Peak-to-trough · 2008–2011
−55%
Prices in prime areas fell 50–60% in a single year. Buyers who entered at the 2008 peak saw the value of their unit halve before recovering.

The truthful version: Dubai has, over a 20-year window, delivered competitive long-term returns for buyers who entered in structurally strong areas and held through cycles. That is a very different claim from "always goes up."

Myth 2: "You can't lose money off-plan — the developer has to refund you"

One of the most persistent and dangerous myths. It misreads the escrow rules and RERA framework.

Upside

Upside

  • If RERA formally cancels a project, buyers get escrow refunds (subject to funds being available)
  • Registered escrow accounts offer real legal protection in most cases
  • Modern RERA enforcement is materially stronger than pre-2008 chaos
Downside

Downside

  • If the developer defaults without formal cancellation, the path to a refund is slow and messy
  • In practice most disputed cases deliver partial recovery, not full
  • If YOU default on a payment schedule, the developer can keep up to 30% of property value
  • "Refund guaranteed" is marketing language, not legal reality

Myth 3: "Dubai has no property taxes"

Partially true in the UK/US sense (no annual council tax), but misleading as a general claim.

Cost itemRateFrequency
DLD transfer fee4% of priceOne-time, on every purchase
Broker commission~2% + 5% VATOn purchase + on re-sale
Oqood / registration fees~AED 4,000One-time per transaction
Service chargesAED 10–30+/sqft/yearAnnual, forever
VAT on services5%On all services, maintenance, agent fees

A buyer treating Dubai as zero-cost-of-ownership will consistently under-model total cost by several percent. Model it accurately.

Myth 4: "Rental yields in Dubai are always 7–10%"

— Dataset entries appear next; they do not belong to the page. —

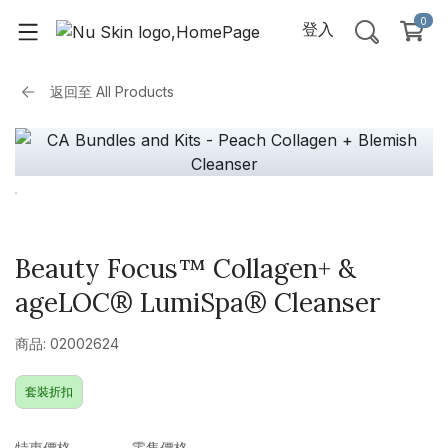
0
登入
返回至
All Products
Beauty Focus™ Collagen+ &
ageLOC® LumiSpa® Cleanser
商品: 02002624
套裝折扣
特惠價格
零售價格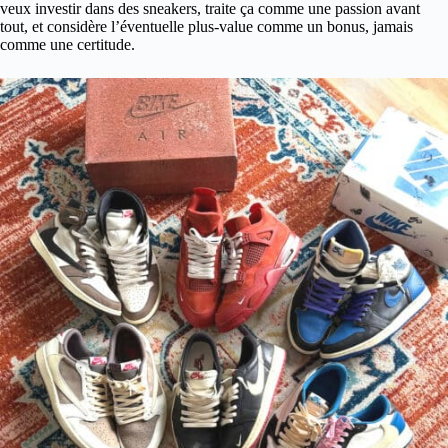
veux investir dans des sneakers, traite ça comme une passion avant
tout, et considère l’éventuelle plus-value comme un bonus, jamais
comme une certitude.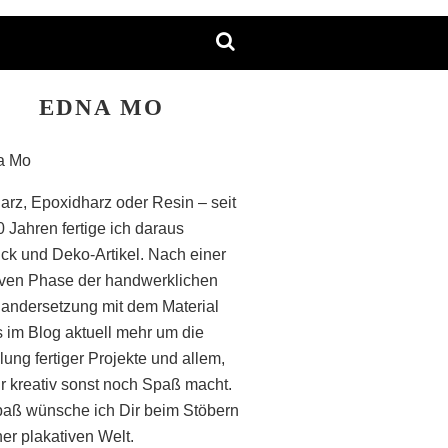
EDNA MO
arz, Epoxidharz oder Resin – seit
0 Jahren fertige ich daraus
k und Deko-Artikel. Nach einer
iven Phase der handwerklichen
andersetzung mit dem Material
s im Blog aktuell mehr um die
lung fertiger Projekte und allem,
r kreativ sonst noch Spaß macht.
paß wünsche ich Dir beim Stöbern
ner plakativen Welt.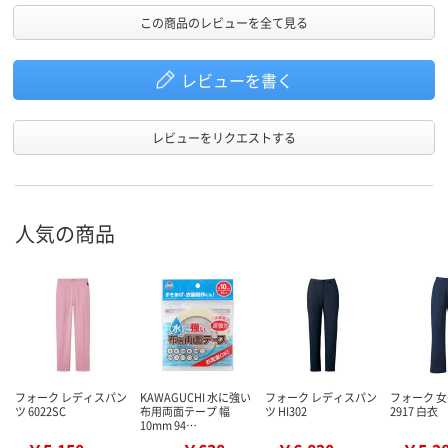
この商品のレビューを全て見る
レビューを書く
レビューをリクエストする
人気の商品
フォーク レディスパン
KAWAGUCHI 水に強い
フォーク レディスパン
フォーク 
ツ 6022SC
布用両面テープ 幅
ツ HI302
2917 白衣
10mm 94…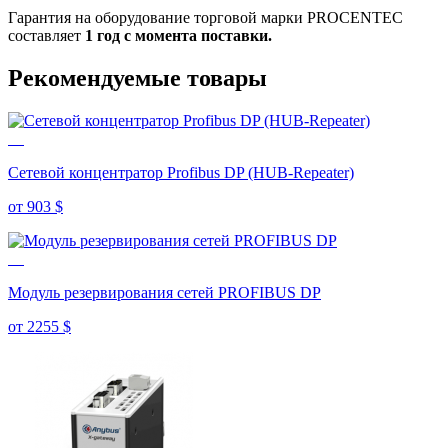
Гарантия на оборудование торговой марки PROCENTEC
составляет
1 год с момента поставки.
Рекомендуемые товары
Сетевой концентратор Profibus DP (HUB-Repeater)
от 903
$
Модуль резервирования сетей PROFIBUS DP
от 2255
$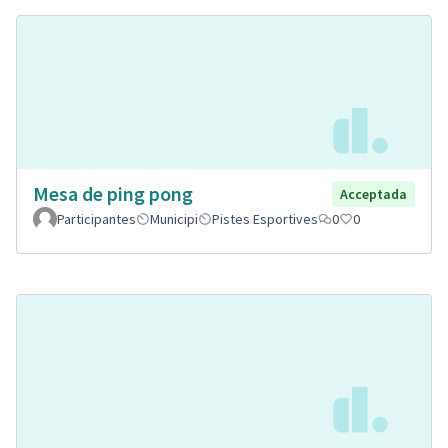
Mesa de ping pong
Acceptada
Participantes
Municipi
Pistes Esportives
0
0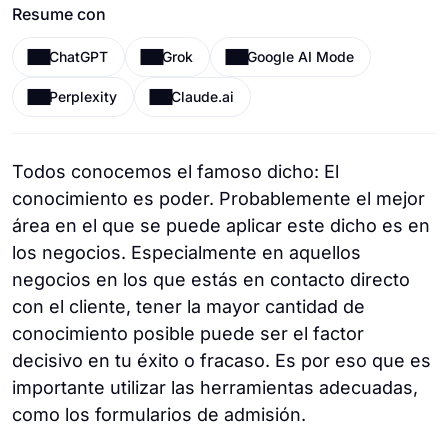
Resume con
ChatGPT
Grok
Google AI Mode
Perplexity
Claude.ai
Todos conocemos el famoso dicho: El
conocimiento es poder. Probablemente el mejor
área en el que se puede aplicar este dicho es en
los negocios. Especialmente en aquellos
negocios en los que estás en contacto directo
con el cliente, tener la mayor cantidad de
conocimiento posible puede ser el factor
decisivo en tu éxito o fracaso. Es por eso que es
importante utilizar las herramientas adecuadas,
como los formularios de admisión.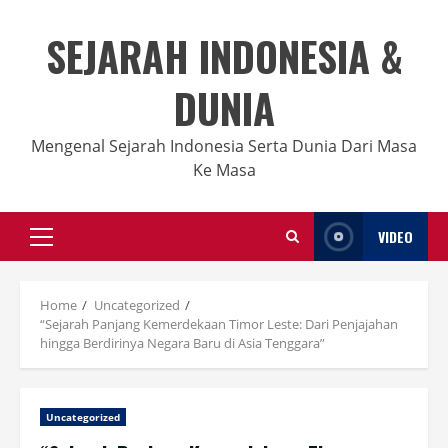
Skip
to
SEJARAH INDONESIA &
content
DUNIA
Mengenal Sejarah Indonesia Serta Dunia Dari Masa
Ke Masa
VIDEO
Primary
Menu
Home
Uncategorized
“Sejarah Panjang Kemerdekaan Timor Leste: Dari Penjajahan
hingga Berdirinya Negara Baru di Asia Tenggara”
Uncategorized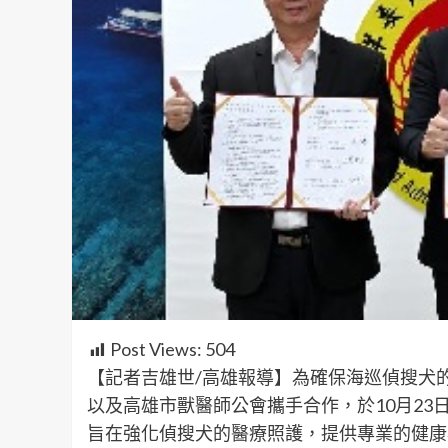
Post Views:
504
【記者吉雄世/高雄報導】為確保海巡偵搜犬
以及高雄市獸醫師公會攜手合作，於10月2
旨在強化偵搜犬的醫療照護，提供專業的健康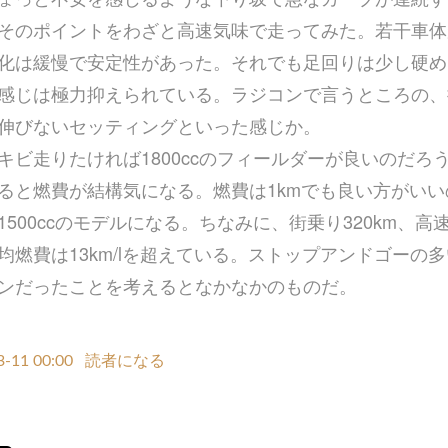
そのポイントをわざと高速気味で走ってみた。若干車体
化は緩慢で安定性があった。それでも足回りは少し硬め
感じは極力抑えられている。ラジコンで言うところの、
伸びないセッティングといった感じか。
キビ走りたければ1800ccのフィールダーが良いのだろ
ると燃費が結構気になる。燃費は1kmでも良い方がい
500ccのモデルになる。ちなみに、街乗り320km、高速
均燃費は13km/lを超えている。ストップアンドゴーの多
ンだったことを考えるとなかなかのものだ。
3-11 00:00
読者になる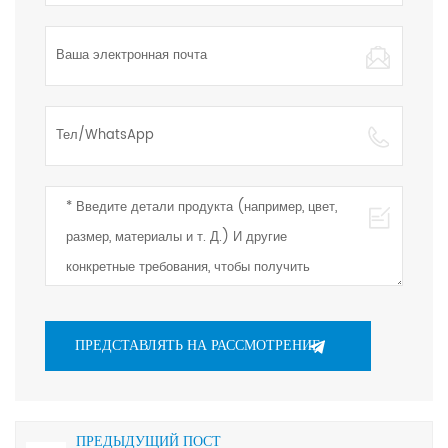
ПРЕДЫДУЩИЙ ПОСТ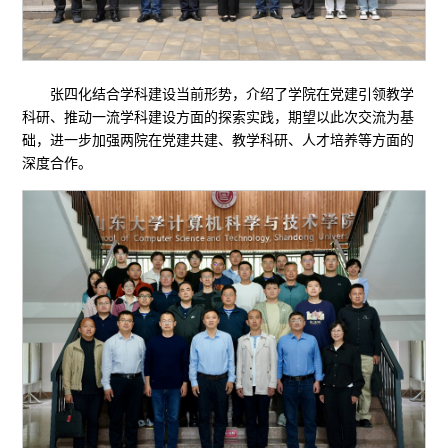
张四化结合学科建设当前形势，介绍了学院在党建引领教学
科研、推动一流学科建设方面的探索实践，期望以此次交流为基
础，进一步加强两院在党建共建、教学科研、人才培养等方面的
深度合作。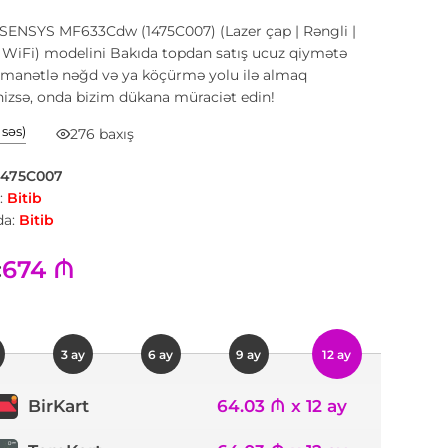
-SENSYS MF633Cdw (1475C007) (Lazer çap | Rəngli |
 WiFi) modelini Bakıda topdan satış ucuz qiymətə
əmanətlə nəğd və ya köçürmə yolu ilə almaq
inizsə, onda bizim dükana müraciət edin!
1 səs)
276 baxış
1475C007
:
Bitib
a:
Bitib
674 ₼
:
3 ay
6 ay
9 ay
12 ay
64.03 ₼ x 12 ay
BirKart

Gross yield on some units — particularly studios and one-bedrooms in mid-market areas — can indeed reach 8–10%. But gross yield is the wrong number.

Gross yield
8–10%
Headline figure on studios in mid-market belts
Net yield
4–6%
After service charges, agency fees, voids, maintenance
Villa yields
3–5%
Typical for larger units; the rental market thins at higher prices

If someone quotes double-digit yield, ask for the full cost breakdown. The gap between gross and net is where the marketing happens.

Myth 5: "The Golden Visa guarantees your investment will be profitable"

The Golden Visa guarantees residency, subject to maintaining the qualifying investment. It does not guarantee profit, positive yield, or liquidity.

The meta-lesson

Every myth has a kernel of truth wrapped in marketing. The rest of this course is largely an exercise in stretching them back to their accurate shapes.